Optimal Intravascular Ultrasound-Guided Percutaneous Coronary Intervention in Patients With Multivessel Disease and Diabetes

Am J Cardiol. 2024 May 11:S0002-9149(24)00335-7. doi: 10.1016/j.amjcard.2024.04.054. Online ahead of print.

Abstract

There is a scarcity of data on clinical outcomes after intravascular ultrasound (IVUS)-guided percutaneous coronary intervention (PCI) in patients with multivessel disease and diabetes. The Optimal Intravascular Ultrasound Guided Complex Percutaneous Coronary Intervention study multivessel cohort was a prospective, multicenter, single-arm trial enrolling 1,021 patients who underwent multivessel PCI, including left anterior descending coronary artery using IVUS, aiming to meet the prespecified OPTIVUS criteria for optimal stent expansion. We compared the clinical outcomes between those patients with and without diabetes. The primary end point was a composite of death, myocardial infarction, stroke, or any coronary revascularization. There were 560 patients (54.8%) with diabetes and 461 patients (45.2%) without diabetes. The mean age was not different between the 2 groups (70.9 ± 9.7 vs 71.7 ± 10.4 years, p = 0.17). Patients with diabetes more often had chronic kidney disease and complex coronary artery disease, as indicated by the greater total number of stents and longer total stent length.

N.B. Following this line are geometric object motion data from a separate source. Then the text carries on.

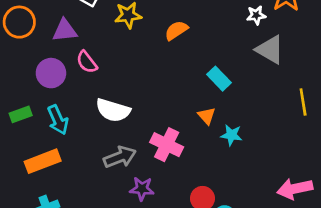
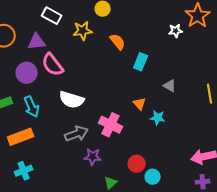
orange semicircle: (176, 30) -> (118, 42), turned 84
gray triangle: (270, 50) -> (170, 86), moved, size x0.6
pink semicircle: (87, 62) -> (53, 65), size x1.4
cyan rectangle: (219, 79) -> (141, 62), moved, turned 66

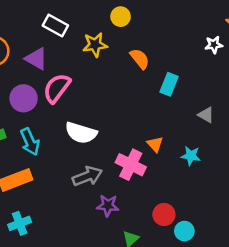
purple triangle: (37, 42) -> (36, 59), turned 36
pink semicircle: (53, 65) -> (57, 88), turned 75
orange triangle: (140, 104) -> (155, 144), moved

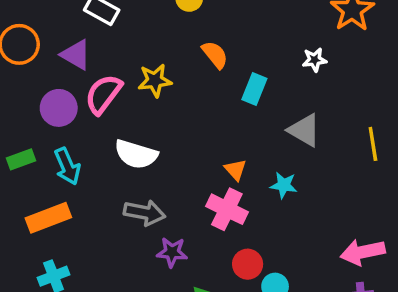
yellow star: (95, 45) -> (155, 80), moved
white star: (214, 45) -> (315, 60), moved
gray triangle: (206, 115) -> (304, 130), size x1.5
pink cross: (131, 165) -> (227, 209), moved
gray arrow: (87, 176) -> (145, 213), turned 32

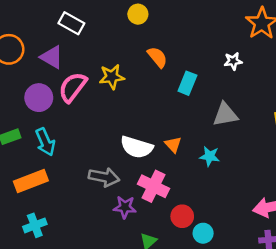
gray triangle: (304, 130) -> (225, 115), turned -40
white semicircle: (136, 154) -> (137, 147), moved
pink cross: (227, 209) -> (154, 186), moved

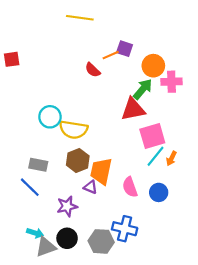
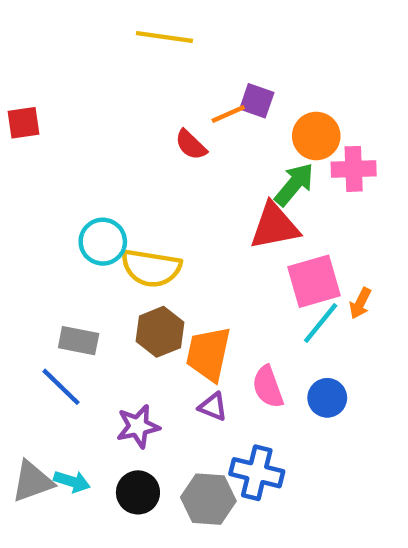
orange arrow: (171, 158) -> (360, 303), moved
purple triangle: (90, 187) -> (213, 407), moved
gray triangle: (46, 247) -> (32, 481), moved

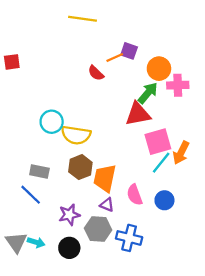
orange arrow: (360, 303) -> (181, 153), size x1.5
gray triangle: (32, 481) -> (16, 242), turned -45
gray hexagon: (208, 499) -> (98, 229), moved

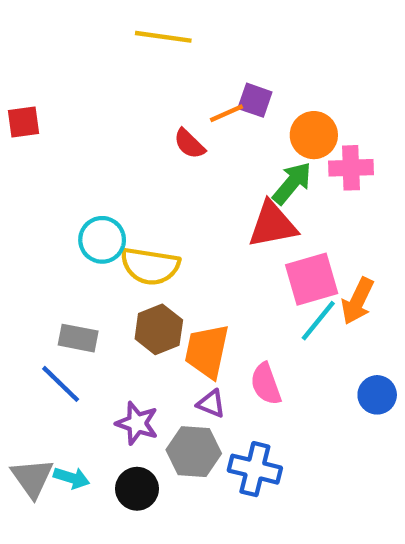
blue circle: (164, 200) -> (377, 395), moved
purple star: (69, 215) -> (137, 423), turned 30

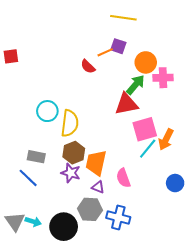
yellow line: (163, 37) -> (123, 18), moved
yellow semicircle: (150, 266) -> (70, 123), turned -92
purple star: (137, 423) -> (71, 173), moved
black circle: (137, 489) -> (64, 227), size x1.4

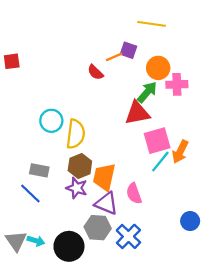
yellow line: (123, 18) -> (152, 24), moved
blue circle: (175, 183) -> (190, 221), moved
purple triangle: (98, 187) -> (106, 203), size x1.6
blue cross: (118, 218) -> (128, 236), turned 30

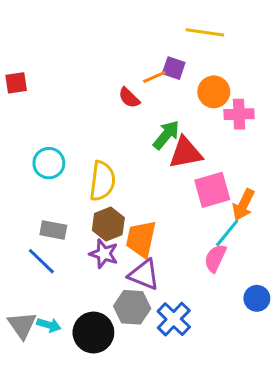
green arrow: (147, 92) -> (166, 135), moved
cyan circle: (51, 121) -> (49, 163), moved
cyan line: (160, 162) -> (227, 233), moved
pink semicircle: (134, 193) -> (215, 258), moved, turned 45

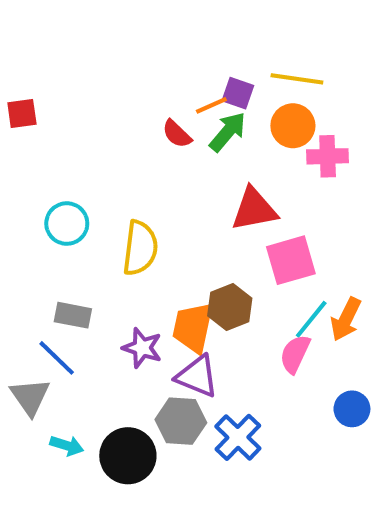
yellow line: (205, 32) -> (297, 79), moved
green arrow: (166, 135) -> (228, 132), moved
orange arrow: (243, 205) -> (346, 319), moved
brown hexagon: (108, 224) -> (230, 307), moved
gray triangle: (22, 325) -> (30, 397), moved

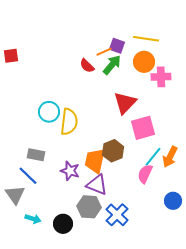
red triangle: (254, 209) -> (125, 103), turned -35
cyan circle: (67, 224) -> (49, 112), moved
black circle: (128, 456) -> (63, 224), size x0.7

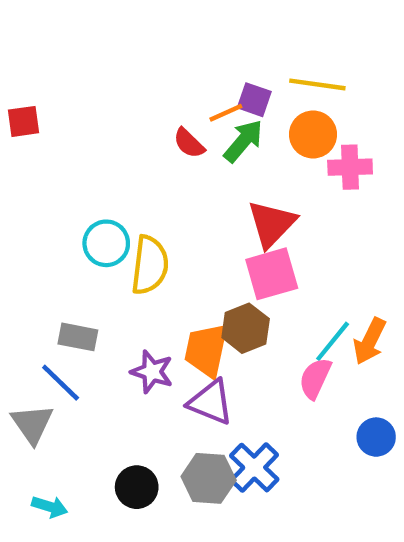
pink square: (143, 128) -> (272, 274), moved
gray hexagon: (89, 207) -> (209, 478), moved
cyan arrow: (33, 219) -> (50, 507), moved

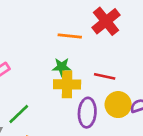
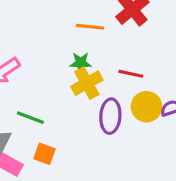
yellow cross: (67, 84) -> (87, 83), turned -30
green line: (19, 114) -> (30, 118), turned 65

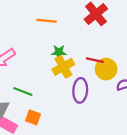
orange line: (90, 27) -> (46, 21), moved
yellow circle: (146, 107) -> (106, 69), moved

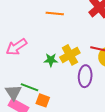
green star: (59, 52) -> (51, 60), moved
green line: (23, 92) -> (30, 87), moved

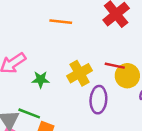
green star: (51, 60) -> (41, 80), moved

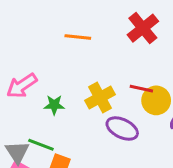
purple ellipse: (98, 100) -> (122, 129), turned -68

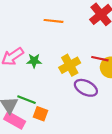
green star: (54, 105) -> (34, 61), moved

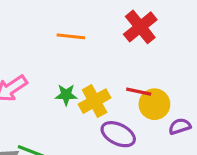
green star: (34, 61) -> (66, 95), moved

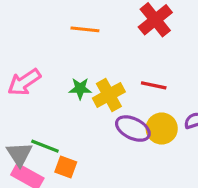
yellow circle: (154, 104) -> (162, 129), moved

The rate of meeting the OPTIVUS criteria was not different between the 2 groups (61.2% vs 60.7%, p = 0.83). The cumulative 1-year incidence of the primary end point was not different between the 2 groups (10.8% vs 9.8%, log-rank p = 0.65). After adjusting for confounders, the risk of diabetes relative to nondiabetes remained insignificant for the primary end point (hazard ratio 0.97, 95% confidence interval 0.65 to 1.44, p = 0.88). In conclusion, in patients who underwent multivessel IVUS-guided PCI and were managed with contemporary clinical practice, patients with diabetes had similar 1-year outcomes to patients without diabetes.

Keywords: diabetes; drug-eluting stent; intravascular ultrasound; percutaneous coronary intervention.